Yang Perlu Dikerjakan ▸
**1)** Menurut memoar tentang hidup sebagai pengungsi di Indonesia, jenis kendaraan apa yang lebih dipilih orang Iran?
**2)** Teruskan memoar tentang hidup sebagai pengungsi di Indonesia setelah kalimat terakhirnya.

Kutipan Terpilih ▸
Memoar - Kian (IN)
Anonim – Part 2
Halo. Saya berusia 20 tahun. Saya berasal dari Iran dan saya lahir di Tehran, ibu kota dari Iran. Saat ini saya tinggal di Makassar.Â
Hidup sebagai pengungsi di Indonesia awalnya adalah hal yang sangat sulit. Terutama dalam hal berinteraksi dengan orang Indonesia lainnya. Saya tidak mengerti bahasa Indonesia dan untuk berinteraksi saya harus menggunakan bahasa isyarat, misalnya ketika saya ingin membeli sesuatu. Hal itu membuat saya jarang keluar rumah dan menghindari untuk berinteraksi dengan orang Indonesia di tahun-tahun awal saya tinggal di Indonesia.
Pada awalnya saya menemukan banyak perbedaan kultur antara Indonesia dan Iran yang mengejutkan saya. Mulai dari perbedaan bentuk bangunannya, berbagai kendaraan yang ada di jalan raya, dan bahasanya. Rumah-rumah di Makassar biasanya dibangun dengan dinding yang rendah dan agak terbuka berbeda dengan rumah-rumah di Iran yang dibangun dengan dinding yang cukup tinggi. Saya pun terheran-heran ketika kendaraan beroda dua sangat digemari oleh orang-orang Indonesia dan banyak orang berkendara dengan motor di jalan. Orang-orang Iran sendiri lebih memilih berkendara dengan mobil dibandingkan sepeda motor. Â
Saya pun baru menyadari bahwa orang Indonesia, memiliki bahasa daerah yang sangat beragam. Contohnya, bahasa yang digunakan di Kupang itu sangat berbeda dengan bahasa yang digunakan di Makasar, baik kosa kata ataupun aksennya. Pada saat itu saya tidak mengerti sama sekali apa yang orang Makassar katakan walaupun saya sudah belajar bahasa Indonesia di Kupang. Saya sebenarnya ingin memiliki lebih banyak teman orang Indonesia selama tinggal bertahun-tahun di sini. Akan tetapi itu tidak memungkinkan, bukan karena saya tidak mau tetapi karena saya mendapatkan banyak hambatan secara hukum yang berkaitan dengan status saya sebagai pengungsi. Selain itu, saya tidak bisa berkomunikasi dengan mereka dan saya pun tidak mendapatkan pendidikan yang layak untuk mempelajari bahasa Indonesia.

Entri set data:
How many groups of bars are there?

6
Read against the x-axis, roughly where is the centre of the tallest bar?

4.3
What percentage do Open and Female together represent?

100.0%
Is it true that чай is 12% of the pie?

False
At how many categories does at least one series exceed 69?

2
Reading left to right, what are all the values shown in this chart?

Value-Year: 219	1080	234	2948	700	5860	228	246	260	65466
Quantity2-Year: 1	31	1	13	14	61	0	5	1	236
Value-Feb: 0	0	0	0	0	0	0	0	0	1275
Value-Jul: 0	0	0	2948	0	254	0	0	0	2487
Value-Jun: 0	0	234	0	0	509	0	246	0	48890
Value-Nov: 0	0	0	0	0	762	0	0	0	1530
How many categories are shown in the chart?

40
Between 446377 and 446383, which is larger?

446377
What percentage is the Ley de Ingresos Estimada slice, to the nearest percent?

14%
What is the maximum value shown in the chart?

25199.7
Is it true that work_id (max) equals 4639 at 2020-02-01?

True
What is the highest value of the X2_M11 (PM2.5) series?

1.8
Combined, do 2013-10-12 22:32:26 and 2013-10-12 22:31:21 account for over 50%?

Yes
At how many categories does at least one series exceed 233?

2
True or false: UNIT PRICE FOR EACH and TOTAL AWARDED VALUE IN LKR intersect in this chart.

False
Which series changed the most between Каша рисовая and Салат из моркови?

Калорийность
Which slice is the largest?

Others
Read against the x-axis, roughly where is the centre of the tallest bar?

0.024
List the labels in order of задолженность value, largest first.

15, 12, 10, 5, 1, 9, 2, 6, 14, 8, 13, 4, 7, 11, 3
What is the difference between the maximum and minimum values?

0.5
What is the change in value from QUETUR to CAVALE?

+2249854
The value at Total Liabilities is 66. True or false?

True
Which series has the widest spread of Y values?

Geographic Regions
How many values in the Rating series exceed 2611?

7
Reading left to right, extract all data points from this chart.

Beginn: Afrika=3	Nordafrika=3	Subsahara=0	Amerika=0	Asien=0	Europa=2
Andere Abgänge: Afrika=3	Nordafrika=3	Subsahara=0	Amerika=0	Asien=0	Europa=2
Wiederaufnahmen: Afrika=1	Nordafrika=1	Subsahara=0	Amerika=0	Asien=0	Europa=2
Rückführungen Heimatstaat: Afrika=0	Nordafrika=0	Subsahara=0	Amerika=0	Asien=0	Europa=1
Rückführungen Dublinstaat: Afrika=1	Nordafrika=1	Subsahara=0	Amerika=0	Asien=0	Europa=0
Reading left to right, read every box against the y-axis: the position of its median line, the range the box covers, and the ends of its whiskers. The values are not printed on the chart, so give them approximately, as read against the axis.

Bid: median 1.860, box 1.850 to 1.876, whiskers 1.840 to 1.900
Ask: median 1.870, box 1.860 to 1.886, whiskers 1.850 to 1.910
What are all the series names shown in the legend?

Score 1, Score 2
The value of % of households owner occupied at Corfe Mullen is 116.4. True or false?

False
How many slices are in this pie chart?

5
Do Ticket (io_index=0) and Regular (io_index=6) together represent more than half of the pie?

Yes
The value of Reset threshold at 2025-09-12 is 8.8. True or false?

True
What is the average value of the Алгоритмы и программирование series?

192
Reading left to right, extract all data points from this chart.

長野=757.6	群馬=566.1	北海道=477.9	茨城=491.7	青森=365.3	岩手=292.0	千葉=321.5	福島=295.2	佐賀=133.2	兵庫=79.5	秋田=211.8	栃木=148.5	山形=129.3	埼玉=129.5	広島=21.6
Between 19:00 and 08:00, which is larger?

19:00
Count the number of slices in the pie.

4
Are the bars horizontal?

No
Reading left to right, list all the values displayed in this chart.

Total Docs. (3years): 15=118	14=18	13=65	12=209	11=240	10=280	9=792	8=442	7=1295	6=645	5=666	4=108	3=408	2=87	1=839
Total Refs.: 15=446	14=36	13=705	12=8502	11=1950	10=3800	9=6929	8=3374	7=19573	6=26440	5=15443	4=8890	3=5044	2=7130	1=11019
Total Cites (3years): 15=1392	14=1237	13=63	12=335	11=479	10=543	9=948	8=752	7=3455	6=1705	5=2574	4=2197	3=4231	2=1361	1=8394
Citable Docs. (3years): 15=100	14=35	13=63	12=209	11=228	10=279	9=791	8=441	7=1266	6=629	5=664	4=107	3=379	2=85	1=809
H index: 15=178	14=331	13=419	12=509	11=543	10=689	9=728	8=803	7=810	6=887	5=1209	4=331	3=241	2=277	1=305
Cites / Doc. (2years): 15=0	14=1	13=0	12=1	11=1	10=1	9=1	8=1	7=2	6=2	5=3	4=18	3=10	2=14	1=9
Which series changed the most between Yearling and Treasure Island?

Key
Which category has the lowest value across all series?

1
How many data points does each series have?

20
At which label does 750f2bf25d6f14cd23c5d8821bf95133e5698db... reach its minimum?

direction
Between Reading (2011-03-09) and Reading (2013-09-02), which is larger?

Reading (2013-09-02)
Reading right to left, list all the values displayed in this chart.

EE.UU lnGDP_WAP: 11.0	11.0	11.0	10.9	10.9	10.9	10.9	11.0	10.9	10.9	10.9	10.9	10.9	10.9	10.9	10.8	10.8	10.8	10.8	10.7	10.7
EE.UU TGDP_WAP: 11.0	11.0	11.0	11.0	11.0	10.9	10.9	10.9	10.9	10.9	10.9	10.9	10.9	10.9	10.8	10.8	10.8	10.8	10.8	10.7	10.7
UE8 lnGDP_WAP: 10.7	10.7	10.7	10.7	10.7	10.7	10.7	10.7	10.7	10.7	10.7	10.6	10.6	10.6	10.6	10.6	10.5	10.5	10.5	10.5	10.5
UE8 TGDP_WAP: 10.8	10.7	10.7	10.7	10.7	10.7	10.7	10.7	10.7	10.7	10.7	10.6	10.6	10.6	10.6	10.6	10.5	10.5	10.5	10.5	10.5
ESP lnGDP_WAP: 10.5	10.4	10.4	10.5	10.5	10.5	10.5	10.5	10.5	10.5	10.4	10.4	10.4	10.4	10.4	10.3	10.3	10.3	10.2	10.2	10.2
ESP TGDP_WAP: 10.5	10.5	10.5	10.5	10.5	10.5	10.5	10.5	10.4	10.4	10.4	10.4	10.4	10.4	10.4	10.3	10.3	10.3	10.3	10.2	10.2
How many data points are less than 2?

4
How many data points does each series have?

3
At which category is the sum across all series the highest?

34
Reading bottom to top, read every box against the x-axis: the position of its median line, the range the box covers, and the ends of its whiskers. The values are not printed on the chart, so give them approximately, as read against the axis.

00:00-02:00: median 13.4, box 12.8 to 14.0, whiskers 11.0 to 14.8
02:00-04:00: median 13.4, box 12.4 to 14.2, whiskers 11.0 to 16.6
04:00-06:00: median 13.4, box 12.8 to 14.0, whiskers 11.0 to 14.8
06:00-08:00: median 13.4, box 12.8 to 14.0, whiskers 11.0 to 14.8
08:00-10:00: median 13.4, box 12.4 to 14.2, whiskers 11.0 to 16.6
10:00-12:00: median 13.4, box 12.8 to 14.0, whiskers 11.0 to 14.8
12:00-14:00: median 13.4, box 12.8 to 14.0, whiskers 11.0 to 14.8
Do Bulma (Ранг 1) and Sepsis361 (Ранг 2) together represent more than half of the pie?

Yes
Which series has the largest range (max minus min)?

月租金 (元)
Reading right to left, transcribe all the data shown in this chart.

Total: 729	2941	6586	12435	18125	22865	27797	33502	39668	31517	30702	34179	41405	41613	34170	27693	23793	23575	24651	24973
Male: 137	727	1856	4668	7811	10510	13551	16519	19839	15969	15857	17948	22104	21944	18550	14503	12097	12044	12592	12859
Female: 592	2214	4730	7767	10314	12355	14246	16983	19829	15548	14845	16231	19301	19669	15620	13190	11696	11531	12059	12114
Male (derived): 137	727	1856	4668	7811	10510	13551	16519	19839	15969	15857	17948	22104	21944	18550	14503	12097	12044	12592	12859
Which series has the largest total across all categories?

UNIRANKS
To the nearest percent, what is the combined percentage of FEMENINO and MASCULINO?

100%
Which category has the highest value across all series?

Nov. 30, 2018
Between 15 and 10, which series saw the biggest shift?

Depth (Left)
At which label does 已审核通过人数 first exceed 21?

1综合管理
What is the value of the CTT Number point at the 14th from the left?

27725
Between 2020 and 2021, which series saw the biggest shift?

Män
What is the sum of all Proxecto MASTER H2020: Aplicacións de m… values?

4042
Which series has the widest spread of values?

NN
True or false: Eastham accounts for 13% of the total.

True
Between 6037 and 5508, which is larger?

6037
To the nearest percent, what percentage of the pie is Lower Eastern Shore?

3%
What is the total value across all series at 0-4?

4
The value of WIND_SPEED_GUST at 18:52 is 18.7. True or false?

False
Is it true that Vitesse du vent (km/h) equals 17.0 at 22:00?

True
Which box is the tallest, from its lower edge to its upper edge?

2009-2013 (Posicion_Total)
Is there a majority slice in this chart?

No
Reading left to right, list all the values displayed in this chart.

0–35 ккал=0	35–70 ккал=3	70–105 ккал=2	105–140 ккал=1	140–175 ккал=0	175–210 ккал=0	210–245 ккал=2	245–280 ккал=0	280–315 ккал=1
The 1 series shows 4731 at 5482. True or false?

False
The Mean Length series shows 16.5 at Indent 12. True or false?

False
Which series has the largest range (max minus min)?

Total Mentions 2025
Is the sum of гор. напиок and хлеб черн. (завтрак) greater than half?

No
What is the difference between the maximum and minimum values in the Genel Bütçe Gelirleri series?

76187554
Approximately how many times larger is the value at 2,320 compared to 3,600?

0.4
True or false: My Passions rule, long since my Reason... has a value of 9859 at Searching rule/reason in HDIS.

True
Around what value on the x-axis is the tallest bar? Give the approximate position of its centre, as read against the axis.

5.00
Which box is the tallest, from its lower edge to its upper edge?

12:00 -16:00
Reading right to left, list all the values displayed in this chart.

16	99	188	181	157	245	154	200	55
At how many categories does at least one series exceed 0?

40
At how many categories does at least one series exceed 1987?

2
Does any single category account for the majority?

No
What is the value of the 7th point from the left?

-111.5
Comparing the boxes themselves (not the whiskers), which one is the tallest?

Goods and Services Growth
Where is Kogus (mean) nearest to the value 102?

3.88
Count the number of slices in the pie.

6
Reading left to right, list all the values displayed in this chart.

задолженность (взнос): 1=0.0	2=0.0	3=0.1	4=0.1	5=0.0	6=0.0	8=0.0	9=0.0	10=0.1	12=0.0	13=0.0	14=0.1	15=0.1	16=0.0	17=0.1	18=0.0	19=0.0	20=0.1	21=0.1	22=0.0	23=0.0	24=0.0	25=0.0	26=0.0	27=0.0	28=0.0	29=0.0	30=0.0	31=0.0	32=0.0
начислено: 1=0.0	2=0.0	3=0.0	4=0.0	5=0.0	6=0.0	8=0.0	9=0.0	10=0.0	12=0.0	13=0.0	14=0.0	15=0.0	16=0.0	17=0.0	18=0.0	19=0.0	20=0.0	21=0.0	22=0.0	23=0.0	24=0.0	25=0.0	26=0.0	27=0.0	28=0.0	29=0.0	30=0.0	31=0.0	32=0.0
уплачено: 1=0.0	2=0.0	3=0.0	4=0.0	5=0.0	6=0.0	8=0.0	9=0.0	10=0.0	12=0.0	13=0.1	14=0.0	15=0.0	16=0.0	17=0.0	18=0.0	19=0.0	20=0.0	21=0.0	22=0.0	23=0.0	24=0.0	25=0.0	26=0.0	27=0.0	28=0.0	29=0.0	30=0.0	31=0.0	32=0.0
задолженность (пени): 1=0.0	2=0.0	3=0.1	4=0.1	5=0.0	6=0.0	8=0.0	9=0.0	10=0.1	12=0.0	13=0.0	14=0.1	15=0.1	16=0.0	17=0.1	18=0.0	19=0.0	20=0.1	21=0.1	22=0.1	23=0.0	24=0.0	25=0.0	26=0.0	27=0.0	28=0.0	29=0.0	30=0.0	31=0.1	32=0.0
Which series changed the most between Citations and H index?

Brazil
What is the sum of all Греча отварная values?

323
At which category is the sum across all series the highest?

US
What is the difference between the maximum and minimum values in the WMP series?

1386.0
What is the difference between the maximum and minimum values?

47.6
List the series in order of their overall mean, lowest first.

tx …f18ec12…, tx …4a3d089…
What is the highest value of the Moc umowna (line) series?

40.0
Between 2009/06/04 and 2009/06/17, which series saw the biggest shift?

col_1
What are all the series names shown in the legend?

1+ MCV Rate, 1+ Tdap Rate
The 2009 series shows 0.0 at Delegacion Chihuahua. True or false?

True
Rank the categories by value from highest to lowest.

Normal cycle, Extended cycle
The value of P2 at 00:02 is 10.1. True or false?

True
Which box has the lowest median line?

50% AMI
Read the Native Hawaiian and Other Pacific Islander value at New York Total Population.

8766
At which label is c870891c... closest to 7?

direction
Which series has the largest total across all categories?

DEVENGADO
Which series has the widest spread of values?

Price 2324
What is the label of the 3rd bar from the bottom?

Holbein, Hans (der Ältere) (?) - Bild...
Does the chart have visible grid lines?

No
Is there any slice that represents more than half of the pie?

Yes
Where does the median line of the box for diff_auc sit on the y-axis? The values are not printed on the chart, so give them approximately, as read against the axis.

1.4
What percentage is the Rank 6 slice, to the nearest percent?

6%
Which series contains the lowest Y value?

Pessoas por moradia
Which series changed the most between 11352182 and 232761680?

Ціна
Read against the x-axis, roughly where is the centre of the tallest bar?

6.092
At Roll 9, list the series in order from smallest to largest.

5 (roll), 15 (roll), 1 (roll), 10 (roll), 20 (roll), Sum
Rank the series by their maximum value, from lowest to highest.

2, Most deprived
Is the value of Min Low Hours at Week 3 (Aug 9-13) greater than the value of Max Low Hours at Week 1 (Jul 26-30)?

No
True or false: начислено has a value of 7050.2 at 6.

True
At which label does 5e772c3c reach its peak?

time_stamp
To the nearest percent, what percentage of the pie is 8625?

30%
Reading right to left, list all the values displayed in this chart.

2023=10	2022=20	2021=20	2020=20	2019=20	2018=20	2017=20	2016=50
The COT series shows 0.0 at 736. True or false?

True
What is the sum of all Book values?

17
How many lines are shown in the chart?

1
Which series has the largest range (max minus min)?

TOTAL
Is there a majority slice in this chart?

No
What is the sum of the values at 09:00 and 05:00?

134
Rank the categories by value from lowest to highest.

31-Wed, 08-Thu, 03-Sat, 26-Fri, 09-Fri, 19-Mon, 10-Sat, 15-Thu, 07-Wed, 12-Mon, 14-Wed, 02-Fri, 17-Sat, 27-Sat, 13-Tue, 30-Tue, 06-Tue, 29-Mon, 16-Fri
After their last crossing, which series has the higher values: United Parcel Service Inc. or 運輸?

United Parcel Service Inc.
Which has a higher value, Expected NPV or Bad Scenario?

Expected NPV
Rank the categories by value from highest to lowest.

Jawaban Setiap Tugas ▸
**1)** Orang Iran lebih memilih berkendara dengan mobil dibandingkan sepeda motor.

**2)**
Selain kesulitan dalam berkomunikasi, kami sebagai pengungsi juga mengalami kesulitan dalam hal keuangan. Hal ini cukup membuat saya merasa tidak percaya diri untuk mulai bergaul dengan orang Indonesia. Ada beberapa keluarga pengungsi mendapatkan bantuan finansial dari keluarganya. Bantuan yang diberikan sebenarnya tidak terlalu banyak, hanya cukup untuk kebutuhan utama seperti makan sehari-hari. Namun, banyak pula di antara kami yang tidak mendapatkan bantuan apapun, sehingga seringkali kami harus mengemis di jalanan untuk makan hari itu. Terkadang, ketika saya sedang kehabisan uang, saya hanya akan berdiam di rumah selama 24 jam. Karena saya tidak memiliki uang, bahkan untuk membayar kendaraan umum sekalipun. Kondisi finansial ini adalah hal yang paling besar kami alami sebagai pengungsi.
Saya memiliki banyak waktu luang sehingga saya menghabiskan waktu dengan teman-teman pengungsi di rumah mereka. Karena dengan mereka, kami saling mendukung dan memiliki satu sama lain untuk saling menyemangati. Selain itu, saya juga menggunakan waktu senggang saya bermain video games, menonton televisi, mendengarkan podcast dan membaca buku. Buku George Orwell dengan judul 1984 adalah salah satu buku yang terakhir saya baca. Buku itu sangat bagus dan saya merekomendasikan teman-teman untuk membacanya!